Work required:
Filter the records for lines holding the string "nytt".

Source texts of formatted documents:
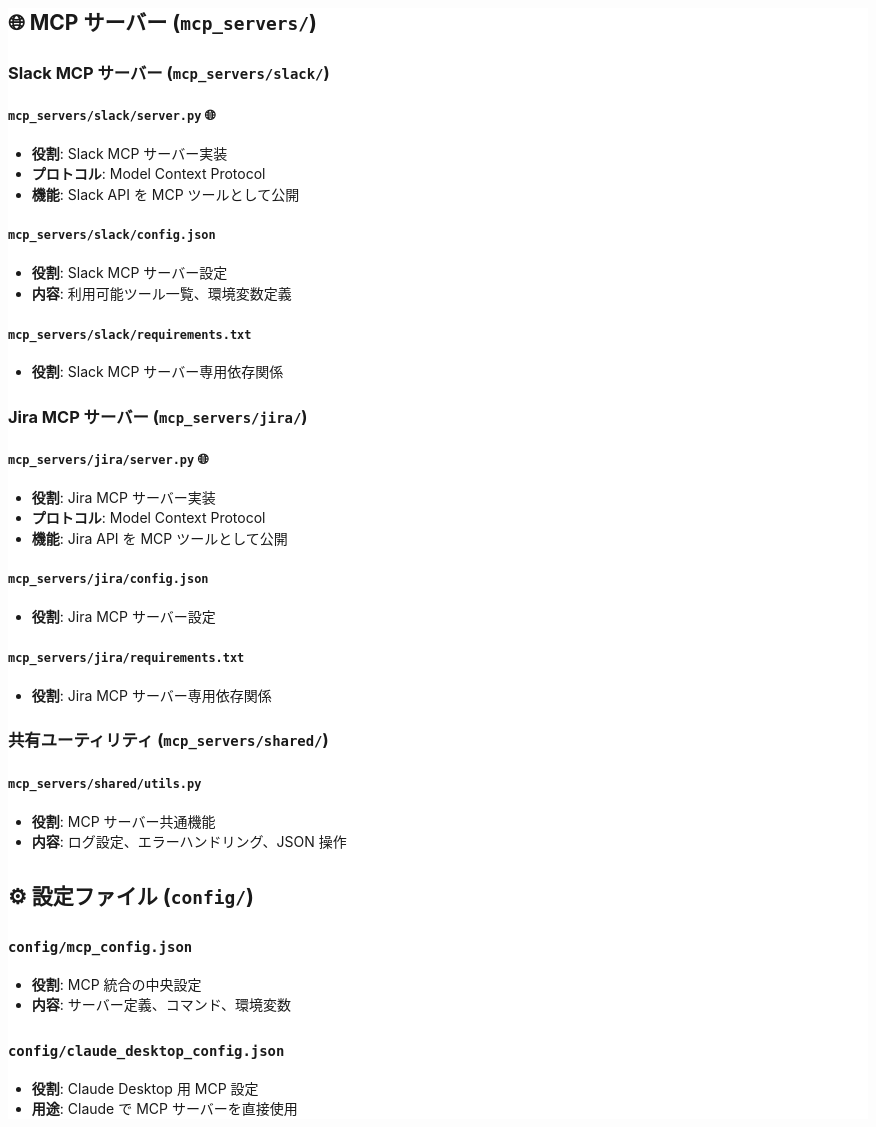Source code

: ## 🌐 MCP サーバー (`mcp_servers/`)

### Slack MCP サーバー (`mcp_servers/slack/`)

#### `mcp_servers/slack/server.py` 🌐

- **役割**: Slack MCP サーバー実装
- **プロトコル**: Model Context Protocol
- **機能**: Slack API を MCP ツールとして公開

#### `mcp_servers/slack/config.json`

- **役割**: Slack MCP サーバー設定
- **内容**: 利用可能ツール一覧、環境変数定義

#### `mcp_servers/slack/requirements.txt`

- **役割**: Slack MCP サーバー専用依存関係

### Jira MCP サーバー (`mcp_servers/jira/`)

#### `mcp_servers/jira/server.py` 🌐

- **役割**: Jira MCP サーバー実装
- **プロトコル**: Model Context Protocol
- **機能**: Jira API を MCP ツールとして公開

#### `mcp_servers/jira/config.json`

- **役割**: Jira MCP サーバー設定

#### `mcp_servers/jira/requirements.txt`

- **役割**: Jira MCP サーバー専用依存関係

### 共有ユーティリティ (`mcp_servers/shared/`)

#### `mcp_servers/shared/utils.py`

- **役割**: MCP サーバー共通機能
- **内容**: ログ設定、エラーハンドリング、JSON 操作

## ⚙️ 設定ファイル (`config/`)

### `config/mcp_config.json`

- **役割**: MCP 統合の中央設定
- **内容**: サーバー定義、コマンド、環境変数

### `config/claude_desktop_config.json`

- **役割**: Claude Desktop 用 MCP 設定
- **用途**: Claude で MCP サーバーを直接使用
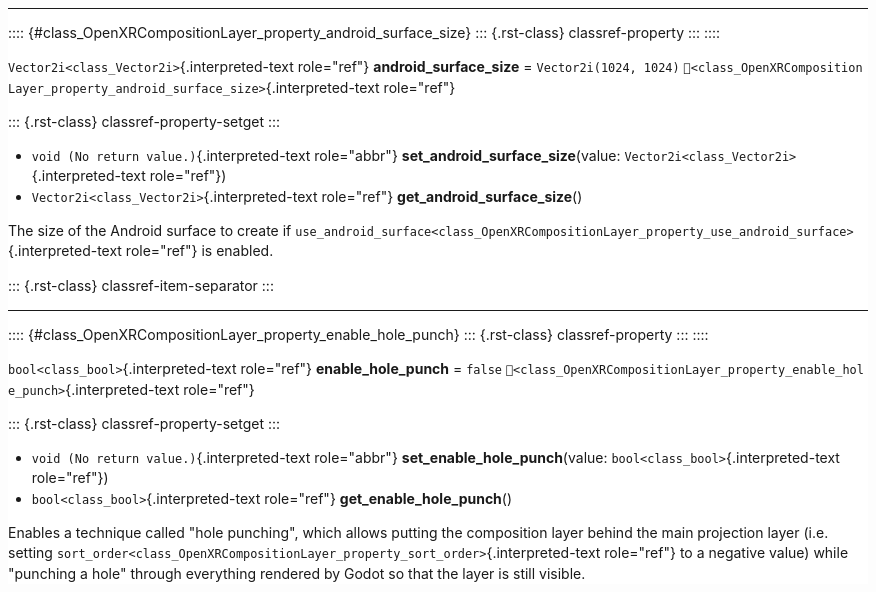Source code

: ------------------------------------------------------------------------

:::: {#class_OpenXRCompositionLayer_property_android_surface_size}
::: {.rst-class}
classref-property
:::
::::

`Vector2i<class_Vector2i>`{.interpreted-text role="ref"}
**android_surface_size** = `Vector2i(1024, 1024)`
`🔗<class_OpenXRCompositionLayer_property_android_surface_size>`{.interpreted-text
role="ref"}

::: {.rst-class}
classref-property-setget
:::

- `void (No return value.)`{.interpreted-text role="abbr"}
  **set_android_surface_size**(value:
  `Vector2i<class_Vector2i>`{.interpreted-text role="ref"})
- `Vector2i<class_Vector2i>`{.interpreted-text role="ref"}
  **get_android_surface_size**()

The size of the Android surface to create if
`use_android_surface<class_OpenXRCompositionLayer_property_use_android_surface>`{.interpreted-text
role="ref"} is enabled.

::: {.rst-class}
classref-item-separator
:::

------------------------------------------------------------------------

:::: {#class_OpenXRCompositionLayer_property_enable_hole_punch}
::: {.rst-class}
classref-property
:::
::::

`bool<class_bool>`{.interpreted-text role="ref"} **enable_hole_punch** =
`false`
`🔗<class_OpenXRCompositionLayer_property_enable_hole_punch>`{.interpreted-text
role="ref"}

::: {.rst-class}
classref-property-setget
:::

- `void (No return value.)`{.interpreted-text role="abbr"}
  **set_enable_hole_punch**(value: `bool<class_bool>`{.interpreted-text
  role="ref"})
- `bool<class_bool>`{.interpreted-text role="ref"}
  **get_enable_hole_punch**()

Enables a technique called \"hole punching\", which allows putting the
composition layer behind the main projection layer (i.e. setting
`sort_order<class_OpenXRCompositionLayer_property_sort_order>`{.interpreted-text
role="ref"} to a negative value) while \"punching a hole\" through
everything rendered by Godot so that the layer is still visible.
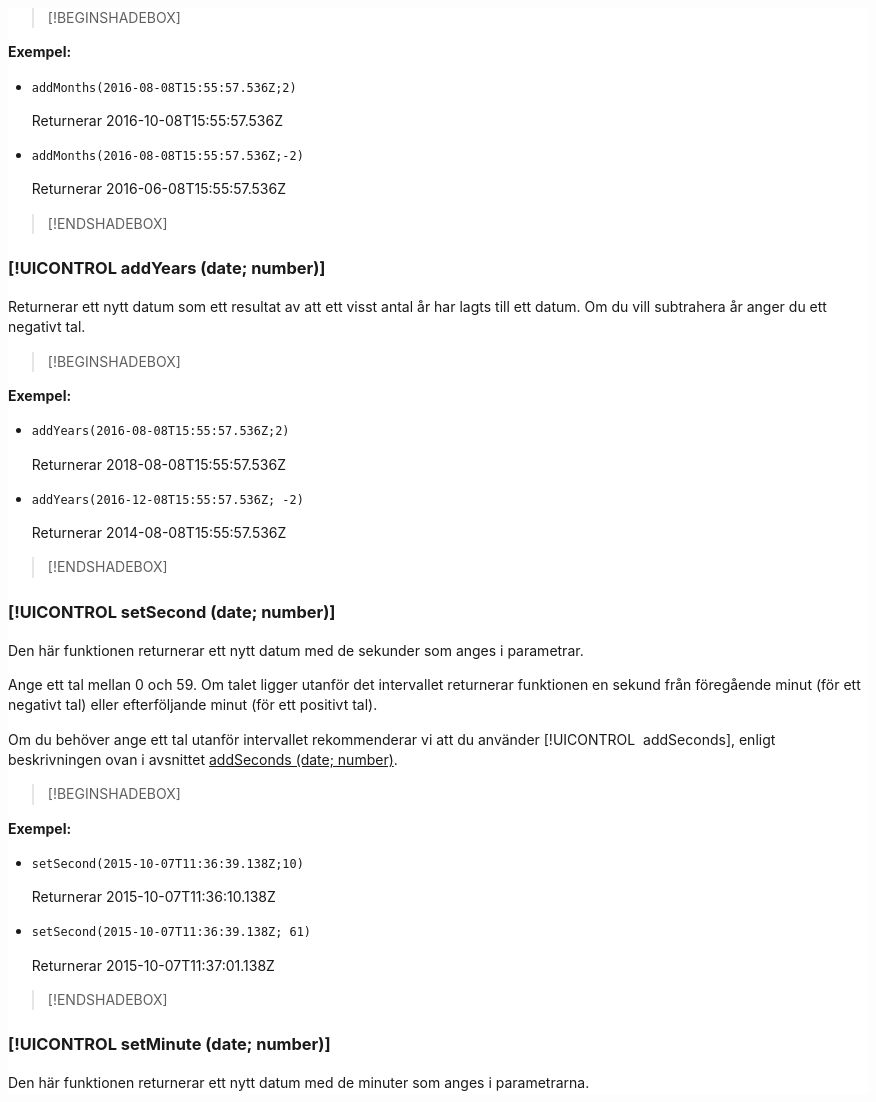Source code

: >[!BEGINSHADEBOX]

**Exempel:**

* `addMonths(2016-08-08T15:55:57.536Z;2)`

  Returnerar 2016-10-08T15:55:57.536Z

* `addMonths(2016-08-08T15:55:57.536Z;-2)`

  Returnerar 2016-06-08T15:55:57.536Z

>[!ENDSHADEBOX]

### [!UICONTROL addYears (date; number)]

Returnerar ett nytt datum som ett resultat av att ett visst antal år har lagts till ett datum. Om du vill subtrahera år anger du ett negativt tal.

>[!BEGINSHADEBOX]

**Exempel:**

* `addYears(2016-08-08T15:55:57.536Z;2)`

  Returnerar 2018-08-08T15:55:57.536Z

* `addYears(2016-12-08T15:55:57.536Z; -2)`

  Returnerar 2014-08-08T15:55:57.536Z

>[!ENDSHADEBOX]

### [!UICONTROL setSecond (date; number)]

Den här funktionen returnerar ett nytt datum med de sekunder som anges i parametrar.

Ange ett tal mellan 0 och 59. Om talet ligger utanför det intervallet returnerar funktionen en sekund från föregående minut (för ett negativt tal) eller efterföljande minut (för ett positivt tal).

Om du behöver ange ett tal utanför intervallet rekommenderar vi att du använder [!UICONTROL &#x200B; addSeconds], enligt beskrivningen ovan i avsnittet [addSeconds (date; number)](#addseconds-date-number).

>[!BEGINSHADEBOX]

**Exempel:**

* `setSecond(2015-10-07T11:36:39.138Z;10)`

  Returnerar 2015-10-07T11:36:10.138Z

* `setSecond(2015-10-07T11:36:39.138Z; 61)`

  Returnerar 2015-10-07T11:37:01.138Z

>[!ENDSHADEBOX]

### [!UICONTROL setMinute (date; number)]

Den här funktionen returnerar ett nytt datum med de minuter som anges i parametrarna.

Finished task:
Returnerar ett nytt datum som ett resultat av att ett visst antal år har lagts till ett datum. Om du vill subtrahera år anger du ett negativt tal.
Den här funktionen returnerar ett nytt datum med de sekunder som anges i parametrar.
Den här funktionen returnerar ett nytt datum med de minuter som anges i parametrarna.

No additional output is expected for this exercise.